» Testo fornito
____________________

# Tag e velocità forum



## admin (1 Settembre 2012)

Da alcune prove che abbiamo fatto, abbiamo notato che la Chat (tag) POTREBBE rallentare la navigazione all'interno del forum. Adesso la tolgo. Rispondete alla discussione scrivendo se notate grossi cambiamenti di velocità e "leggerezza"


----------



## prd7 (1 Settembre 2012)

Si, è nettamente più veloce. Non esiste un plugin esterno per la tag migliore?


----------



## The Ripper (1 Settembre 2012)

è più veloce.

più che tag credo possa essere l'aggiornamento automatico della stessa 

- - - Aggiornato - - -

Il salvatag automatico quando si scrive e l'aggiornamento automatico della tag secondo me sono motivi di grossi rallentamenti. Eliminerei, se possibile, entrambe le cose


----------



## Livestrong (1 Settembre 2012)

Come dicevo ieri, secondo me andrebbe meglio una tag normale, e non una chat che è sicuramente piu bella e comoda ma necessita di molta piu banda

- - - Aggiornato - - -



The Ripper ha scritto:


> è più veloce.
> 
> più che tag credo possa essere l'aggiornamento automatico della stessa
> 
> ...



Il salvataggio automatico è già eliminato


----------



## Jaqen (1 Settembre 2012)

Sì, corre più veloce. Se la facessimo senza aggiornamento automatico cambierebbe un po' la cosa?


----------



## admin (1 Settembre 2012)

Sì, senza tag (pesantissima, è pur sempre uno script esterno) il server dedicato si sente tutto.

____________________

» Dati registrati
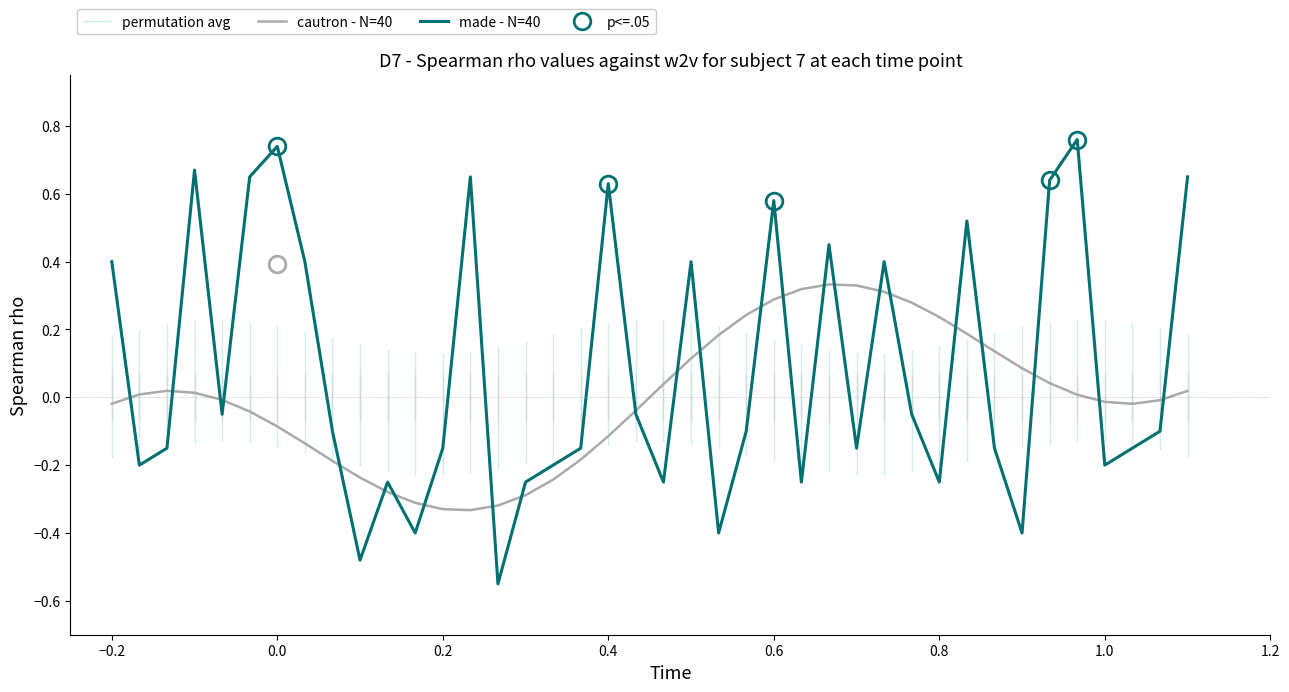

At how many categories does at least one series exceed 0?

26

____________________

» Compito assegnato 1
Riporta dalla discussione sulla velocità del forum il passo che va da "Il salvatag automatico" a "Livestrong (1 Settembre 2012)".
» Compito assegnato 2
Indica se ciascuna delle affermazioni seguenti concorda con la discussione sulla velocità del forum, rispondendo sì o no e citando alla lettera le parole che lo decidono. (a) Secondo admin, senza la tag il server dedicato si sente tutto. (b) Livestrong preferisce la chat perché richiede poca banda. (c) Livestrong afferma che il salvataggio automatico è ancora attivo.
I dati sono materiale a sé, distinto dal testo fornito.

» Spazio risposta 1
Il salvatag automatico quando si scrive e l'aggiornamento automatico della tag secondo me sono motivi di grossi rallentamenti. Eliminerei, se possibile, entrambe le cose


----------



## Livestrong (1 Settembre 2012)

» Spazio risposta 2
(a) Sì: "senza tag (pesantissima, è pur sempre uno script esterno) il server dedicato si sente tutto."
(b) No: "non una chat che è sicuramente piu bella e comoda ma necessita di molta piu banda"
(c) No: "Il salvataggio automatico è già eliminato"